## Information provided
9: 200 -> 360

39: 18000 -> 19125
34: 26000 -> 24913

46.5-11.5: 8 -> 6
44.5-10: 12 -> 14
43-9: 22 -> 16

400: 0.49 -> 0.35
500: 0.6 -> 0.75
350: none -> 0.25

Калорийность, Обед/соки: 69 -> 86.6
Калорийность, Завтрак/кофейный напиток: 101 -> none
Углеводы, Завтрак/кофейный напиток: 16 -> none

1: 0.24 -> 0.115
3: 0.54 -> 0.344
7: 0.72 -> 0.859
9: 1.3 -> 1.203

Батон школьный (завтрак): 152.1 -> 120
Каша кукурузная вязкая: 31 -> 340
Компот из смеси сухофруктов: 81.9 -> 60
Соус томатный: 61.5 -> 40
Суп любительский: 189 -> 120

## Action item
Beginning at the line that holds "500: 0.6 -> 0.75", reproduce the lines exactly up to and including the final line of the entries.

## Expected answer
500: 0.6 -> 0.75
350: none -> 0.25

Калорийность, Обед/соки: 69 -> 86.6
Калорийность, Завтрак/кофейный напиток: 101 -> none
Углеводы, Завтрак/кофейный напиток: 16 -> none

1: 0.24 -> 0.115
3: 0.54 -> 0.344
7: 0.72 -> 0.859
9: 1.3 -> 1.203

Батон школьный (завтрак): 152.1 -> 120
Каша кукурузная вязкая: 31 -> 340
Компот из смеси сухофруктов: 81.9 -> 60
Соус томатный: 61.5 -> 40
Суп любительский: 189 -> 120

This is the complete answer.